**MATERIAL FOR THE TASK**
————
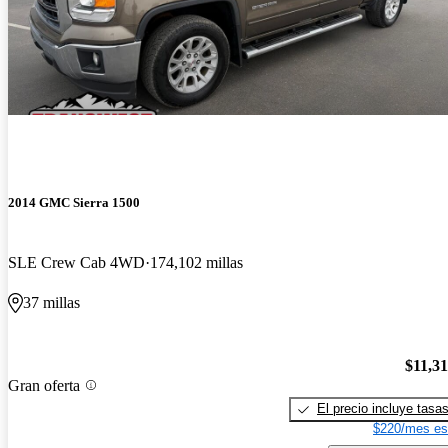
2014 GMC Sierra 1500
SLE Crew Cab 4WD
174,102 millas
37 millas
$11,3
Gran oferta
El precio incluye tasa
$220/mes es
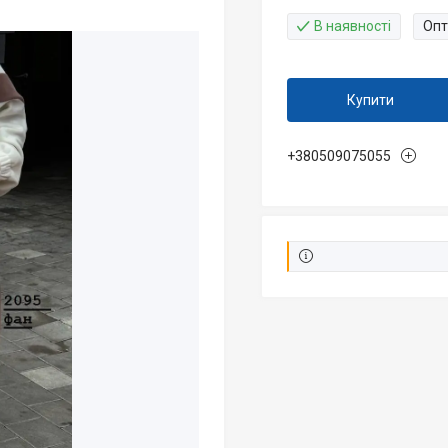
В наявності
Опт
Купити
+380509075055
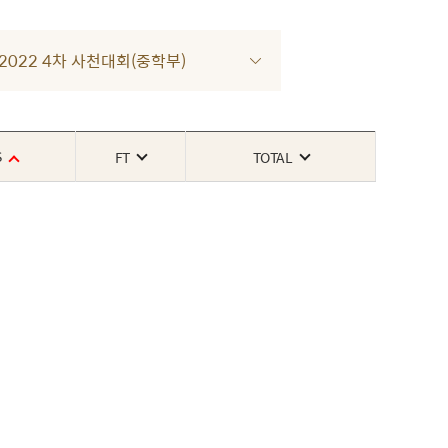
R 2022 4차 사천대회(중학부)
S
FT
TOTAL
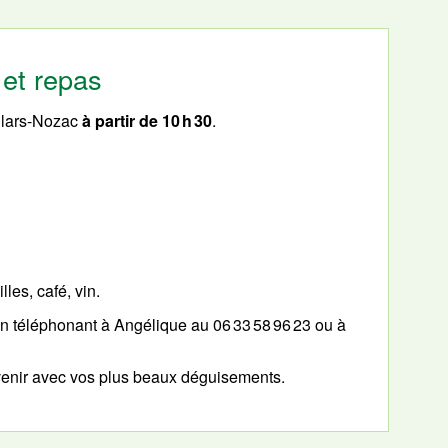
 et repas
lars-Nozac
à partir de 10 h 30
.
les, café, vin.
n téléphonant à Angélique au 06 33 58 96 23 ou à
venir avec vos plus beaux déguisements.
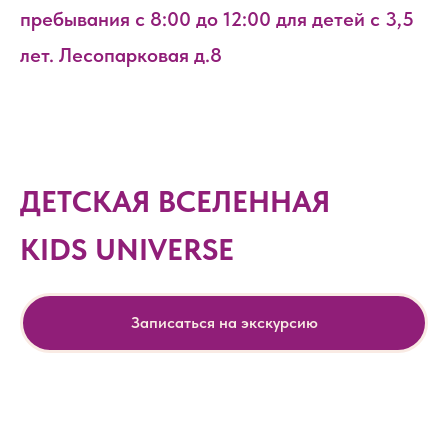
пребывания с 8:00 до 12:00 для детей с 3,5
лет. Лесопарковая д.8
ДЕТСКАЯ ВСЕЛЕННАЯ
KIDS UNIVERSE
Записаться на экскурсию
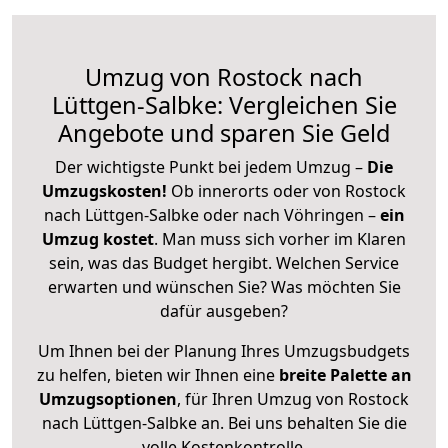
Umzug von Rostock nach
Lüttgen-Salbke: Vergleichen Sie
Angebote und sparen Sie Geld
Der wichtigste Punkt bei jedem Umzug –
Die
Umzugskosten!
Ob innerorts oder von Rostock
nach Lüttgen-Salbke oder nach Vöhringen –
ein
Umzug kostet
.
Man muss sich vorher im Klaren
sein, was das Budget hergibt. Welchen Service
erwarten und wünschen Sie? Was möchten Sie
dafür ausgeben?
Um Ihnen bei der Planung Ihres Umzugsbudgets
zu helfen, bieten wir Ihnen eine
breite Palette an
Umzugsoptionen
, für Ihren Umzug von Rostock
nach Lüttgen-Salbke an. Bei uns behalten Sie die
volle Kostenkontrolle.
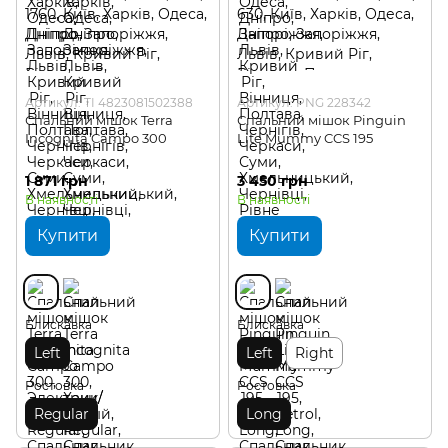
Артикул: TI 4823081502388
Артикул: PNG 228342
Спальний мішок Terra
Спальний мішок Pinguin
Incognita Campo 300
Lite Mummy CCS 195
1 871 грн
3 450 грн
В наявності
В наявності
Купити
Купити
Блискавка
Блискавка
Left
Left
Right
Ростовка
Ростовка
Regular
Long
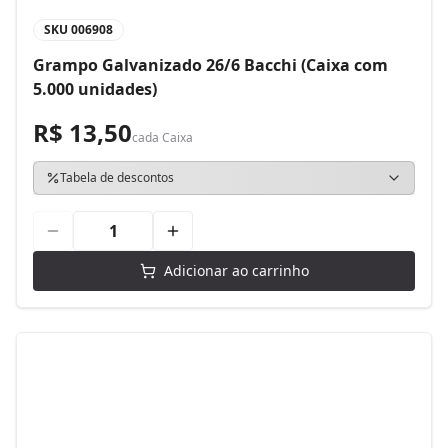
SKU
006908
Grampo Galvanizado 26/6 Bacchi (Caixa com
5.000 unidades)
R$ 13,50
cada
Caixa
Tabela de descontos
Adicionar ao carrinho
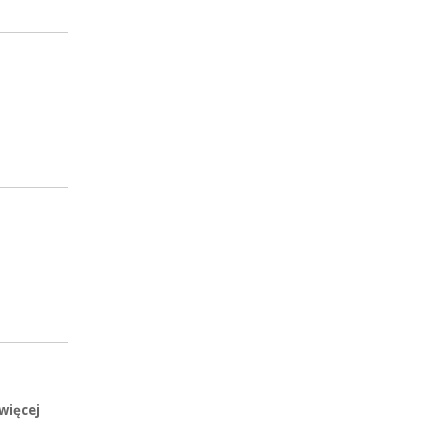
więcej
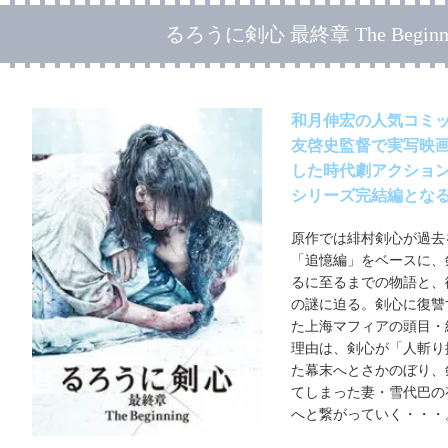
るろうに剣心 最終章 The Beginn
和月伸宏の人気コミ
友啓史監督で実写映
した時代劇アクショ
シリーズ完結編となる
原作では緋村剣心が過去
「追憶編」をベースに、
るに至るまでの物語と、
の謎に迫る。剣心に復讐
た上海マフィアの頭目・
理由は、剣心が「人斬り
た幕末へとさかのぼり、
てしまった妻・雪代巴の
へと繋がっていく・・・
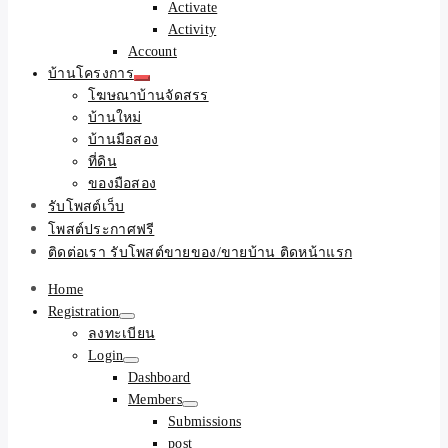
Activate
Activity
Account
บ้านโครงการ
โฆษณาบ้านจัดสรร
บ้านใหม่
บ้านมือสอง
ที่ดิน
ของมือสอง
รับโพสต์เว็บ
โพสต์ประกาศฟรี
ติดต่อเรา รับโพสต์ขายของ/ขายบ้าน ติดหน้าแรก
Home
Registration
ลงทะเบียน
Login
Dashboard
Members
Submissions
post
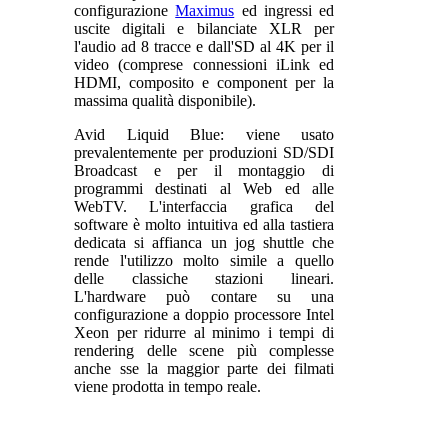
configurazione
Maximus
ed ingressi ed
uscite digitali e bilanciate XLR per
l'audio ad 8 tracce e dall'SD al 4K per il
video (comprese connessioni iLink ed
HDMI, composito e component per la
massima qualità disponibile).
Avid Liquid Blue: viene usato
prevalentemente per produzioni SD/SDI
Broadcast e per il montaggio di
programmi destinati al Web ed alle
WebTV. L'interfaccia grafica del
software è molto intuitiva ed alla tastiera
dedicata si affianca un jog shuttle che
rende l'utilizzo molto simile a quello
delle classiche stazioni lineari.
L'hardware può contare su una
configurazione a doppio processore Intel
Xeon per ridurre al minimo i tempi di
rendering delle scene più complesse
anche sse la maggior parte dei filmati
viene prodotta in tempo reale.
————
**EXERCISE GOAL**
In the records, count every line that includes "บโพสต" and give the count alone.

**OUTPUT**
2